If you want to travel
in a straight line, from Calais to Dover, across this 4kt current, when you can only make 3kts (firstly, you should be shot for gross stupidity) and you’ll find that a simple piece of geometry will show you that you need to set your prow almost exactly due North. And it’s going to take 11½ hours.
And that’s the
narrowest point.
Now, from Dieppe to Eastbourne, it’s about 70 miles but the current here isn’t so strong so you don’t get pushed off course so badly and can cover 70 miles in about 20 hours and end up at… oops, you
have drifted off course, because there IS a current and now are getting washed-up near Portsmouth, not after 20 hours, but after 34 hours.
A good sailor could, theoretically, leave Dieppe aiming for (coincidentally) Dover and, maintaining this bearing, in a 3 kt ship, would make land somewhere near Eastbourne.
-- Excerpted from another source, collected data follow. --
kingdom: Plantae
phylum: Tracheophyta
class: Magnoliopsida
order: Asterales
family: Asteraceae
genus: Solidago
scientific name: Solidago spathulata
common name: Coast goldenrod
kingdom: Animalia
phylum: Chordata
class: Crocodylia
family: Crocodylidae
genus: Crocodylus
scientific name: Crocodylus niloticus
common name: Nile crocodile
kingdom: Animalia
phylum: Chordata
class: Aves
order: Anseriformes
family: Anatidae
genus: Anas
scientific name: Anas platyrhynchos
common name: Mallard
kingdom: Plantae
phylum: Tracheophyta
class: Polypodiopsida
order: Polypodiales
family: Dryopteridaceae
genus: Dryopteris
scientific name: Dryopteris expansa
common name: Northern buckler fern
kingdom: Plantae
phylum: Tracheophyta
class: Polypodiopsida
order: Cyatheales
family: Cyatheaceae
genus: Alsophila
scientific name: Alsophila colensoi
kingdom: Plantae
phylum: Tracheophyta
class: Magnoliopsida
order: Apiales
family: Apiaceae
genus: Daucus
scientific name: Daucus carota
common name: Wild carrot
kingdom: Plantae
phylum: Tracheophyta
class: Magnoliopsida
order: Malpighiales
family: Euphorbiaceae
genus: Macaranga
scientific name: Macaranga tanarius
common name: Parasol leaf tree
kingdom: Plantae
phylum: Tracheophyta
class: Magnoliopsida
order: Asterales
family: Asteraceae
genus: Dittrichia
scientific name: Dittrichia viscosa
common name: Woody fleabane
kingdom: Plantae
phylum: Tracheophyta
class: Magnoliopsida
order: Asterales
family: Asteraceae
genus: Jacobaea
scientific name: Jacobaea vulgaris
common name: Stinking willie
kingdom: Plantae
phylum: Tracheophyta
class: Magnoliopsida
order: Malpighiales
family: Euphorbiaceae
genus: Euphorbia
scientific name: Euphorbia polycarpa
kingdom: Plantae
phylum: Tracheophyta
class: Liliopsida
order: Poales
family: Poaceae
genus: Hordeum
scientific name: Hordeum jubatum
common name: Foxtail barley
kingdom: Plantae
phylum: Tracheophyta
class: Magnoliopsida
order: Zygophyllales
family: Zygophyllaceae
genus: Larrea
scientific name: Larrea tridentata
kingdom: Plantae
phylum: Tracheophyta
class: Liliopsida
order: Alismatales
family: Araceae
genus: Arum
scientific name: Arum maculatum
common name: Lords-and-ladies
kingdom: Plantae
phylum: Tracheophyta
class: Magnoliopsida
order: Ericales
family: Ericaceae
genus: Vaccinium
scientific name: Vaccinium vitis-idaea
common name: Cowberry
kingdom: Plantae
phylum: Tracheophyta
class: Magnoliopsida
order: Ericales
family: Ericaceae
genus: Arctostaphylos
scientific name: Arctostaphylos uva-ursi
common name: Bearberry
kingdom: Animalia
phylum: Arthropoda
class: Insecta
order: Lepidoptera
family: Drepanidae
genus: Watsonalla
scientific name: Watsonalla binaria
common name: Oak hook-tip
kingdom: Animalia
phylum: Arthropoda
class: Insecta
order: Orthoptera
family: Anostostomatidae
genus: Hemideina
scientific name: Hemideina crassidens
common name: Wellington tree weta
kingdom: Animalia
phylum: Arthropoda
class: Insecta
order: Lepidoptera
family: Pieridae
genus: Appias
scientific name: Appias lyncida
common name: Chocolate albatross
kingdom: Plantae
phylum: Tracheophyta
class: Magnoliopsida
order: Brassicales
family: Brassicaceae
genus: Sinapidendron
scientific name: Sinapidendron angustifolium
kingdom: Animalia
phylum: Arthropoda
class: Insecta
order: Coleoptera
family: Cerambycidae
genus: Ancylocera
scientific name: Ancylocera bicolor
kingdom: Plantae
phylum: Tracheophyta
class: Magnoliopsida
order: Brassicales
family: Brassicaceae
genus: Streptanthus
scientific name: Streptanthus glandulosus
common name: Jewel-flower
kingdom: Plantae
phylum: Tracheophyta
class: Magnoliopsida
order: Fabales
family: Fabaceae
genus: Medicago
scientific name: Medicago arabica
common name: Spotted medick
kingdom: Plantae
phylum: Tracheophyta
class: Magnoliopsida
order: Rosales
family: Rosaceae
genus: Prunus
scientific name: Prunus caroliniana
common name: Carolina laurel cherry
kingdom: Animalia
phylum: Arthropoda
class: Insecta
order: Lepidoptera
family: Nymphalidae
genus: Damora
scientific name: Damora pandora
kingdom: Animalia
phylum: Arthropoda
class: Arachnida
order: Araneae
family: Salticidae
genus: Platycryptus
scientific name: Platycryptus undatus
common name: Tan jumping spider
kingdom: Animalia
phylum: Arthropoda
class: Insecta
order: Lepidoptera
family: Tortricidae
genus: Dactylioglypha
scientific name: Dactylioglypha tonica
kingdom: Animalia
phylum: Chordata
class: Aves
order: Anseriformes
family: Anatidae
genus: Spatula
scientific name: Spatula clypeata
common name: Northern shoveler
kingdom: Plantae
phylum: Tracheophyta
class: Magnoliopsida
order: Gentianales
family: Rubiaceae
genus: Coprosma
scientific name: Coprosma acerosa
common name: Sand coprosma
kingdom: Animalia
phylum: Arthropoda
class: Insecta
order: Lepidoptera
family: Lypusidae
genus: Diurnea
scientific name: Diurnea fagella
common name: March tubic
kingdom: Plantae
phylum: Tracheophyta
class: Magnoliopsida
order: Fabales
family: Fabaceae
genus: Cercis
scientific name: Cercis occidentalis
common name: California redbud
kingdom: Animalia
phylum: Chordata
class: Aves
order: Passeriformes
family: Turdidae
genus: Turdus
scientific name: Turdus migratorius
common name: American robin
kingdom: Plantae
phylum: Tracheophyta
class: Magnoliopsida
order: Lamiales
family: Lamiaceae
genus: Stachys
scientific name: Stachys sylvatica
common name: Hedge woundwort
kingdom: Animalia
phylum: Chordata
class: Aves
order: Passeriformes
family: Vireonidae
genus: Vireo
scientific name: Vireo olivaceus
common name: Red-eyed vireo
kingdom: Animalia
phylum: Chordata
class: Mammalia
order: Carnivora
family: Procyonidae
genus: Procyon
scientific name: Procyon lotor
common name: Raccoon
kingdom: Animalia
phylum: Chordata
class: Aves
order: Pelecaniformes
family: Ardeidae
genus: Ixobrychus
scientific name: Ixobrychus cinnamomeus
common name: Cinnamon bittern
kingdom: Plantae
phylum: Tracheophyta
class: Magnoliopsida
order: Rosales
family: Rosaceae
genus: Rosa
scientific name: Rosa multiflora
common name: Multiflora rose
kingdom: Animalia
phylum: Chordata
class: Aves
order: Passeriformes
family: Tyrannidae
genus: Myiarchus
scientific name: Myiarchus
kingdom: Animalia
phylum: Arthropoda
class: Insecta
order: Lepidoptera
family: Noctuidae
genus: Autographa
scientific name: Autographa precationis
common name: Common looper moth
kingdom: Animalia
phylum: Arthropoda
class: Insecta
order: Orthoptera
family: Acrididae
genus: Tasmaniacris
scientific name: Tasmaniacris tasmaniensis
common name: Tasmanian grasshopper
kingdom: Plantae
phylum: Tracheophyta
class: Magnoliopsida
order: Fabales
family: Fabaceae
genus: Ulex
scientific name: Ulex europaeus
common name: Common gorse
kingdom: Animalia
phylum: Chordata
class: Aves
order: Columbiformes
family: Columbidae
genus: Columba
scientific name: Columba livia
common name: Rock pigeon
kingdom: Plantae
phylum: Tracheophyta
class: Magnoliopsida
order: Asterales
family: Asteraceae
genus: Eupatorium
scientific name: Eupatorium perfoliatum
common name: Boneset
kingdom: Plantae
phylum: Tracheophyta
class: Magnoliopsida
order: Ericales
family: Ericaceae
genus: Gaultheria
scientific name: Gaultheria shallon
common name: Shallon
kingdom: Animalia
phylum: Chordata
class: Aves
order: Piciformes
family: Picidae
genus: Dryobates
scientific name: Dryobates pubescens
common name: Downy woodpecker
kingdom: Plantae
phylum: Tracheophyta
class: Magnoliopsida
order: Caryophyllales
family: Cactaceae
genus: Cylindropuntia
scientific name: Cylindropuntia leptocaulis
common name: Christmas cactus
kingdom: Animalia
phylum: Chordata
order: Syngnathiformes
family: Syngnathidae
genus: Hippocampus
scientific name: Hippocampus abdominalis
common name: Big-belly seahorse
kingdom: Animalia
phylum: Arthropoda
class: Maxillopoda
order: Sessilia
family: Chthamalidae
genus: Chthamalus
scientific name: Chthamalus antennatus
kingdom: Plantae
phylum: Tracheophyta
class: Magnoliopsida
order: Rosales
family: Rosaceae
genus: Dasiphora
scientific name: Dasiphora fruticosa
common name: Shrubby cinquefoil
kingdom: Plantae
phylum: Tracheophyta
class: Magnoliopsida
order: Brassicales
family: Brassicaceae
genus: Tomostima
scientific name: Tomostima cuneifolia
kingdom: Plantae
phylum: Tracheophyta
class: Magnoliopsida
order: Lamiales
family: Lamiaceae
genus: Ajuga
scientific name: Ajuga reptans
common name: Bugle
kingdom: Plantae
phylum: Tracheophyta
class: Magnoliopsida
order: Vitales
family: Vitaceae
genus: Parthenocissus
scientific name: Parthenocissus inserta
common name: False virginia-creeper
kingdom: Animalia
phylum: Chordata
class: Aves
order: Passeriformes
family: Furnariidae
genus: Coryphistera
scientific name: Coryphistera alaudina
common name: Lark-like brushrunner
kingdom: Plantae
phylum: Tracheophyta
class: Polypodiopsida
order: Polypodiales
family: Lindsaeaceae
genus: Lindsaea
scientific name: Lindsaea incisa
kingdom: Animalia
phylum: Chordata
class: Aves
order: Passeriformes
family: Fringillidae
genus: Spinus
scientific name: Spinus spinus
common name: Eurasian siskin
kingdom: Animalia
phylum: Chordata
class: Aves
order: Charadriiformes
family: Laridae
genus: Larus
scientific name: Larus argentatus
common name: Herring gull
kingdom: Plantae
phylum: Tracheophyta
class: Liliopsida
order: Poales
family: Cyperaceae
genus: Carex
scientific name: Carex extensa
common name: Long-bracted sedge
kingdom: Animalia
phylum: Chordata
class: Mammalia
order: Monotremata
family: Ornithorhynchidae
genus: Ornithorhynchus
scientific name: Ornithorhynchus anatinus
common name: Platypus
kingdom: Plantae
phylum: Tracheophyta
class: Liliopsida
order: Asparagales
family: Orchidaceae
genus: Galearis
And it would only take 24 hours.
But Germany had a cronic shortage of people with any kind of seafaring experience so... they are really going to struggle.
Now those examples are for individual cases.
Put a few hundred tugs, with two barges each, that can travel at three kts in a cross-current of 4kts and you have a recipie for complete & utter confusion.
Add a sea state above "Mill Pond" that can easilly swamp the barges.
Now add a few dozen destroyers charging about amongst your couple of thousand barges who's wakes are a REAL problem (even before they open-up with their guns & depth charges) then add your own aircraaft dropping bombs all over the place trying to hinder the destroyers and you might, just, start to have an appreciation of how very very badly it would have gone wrong.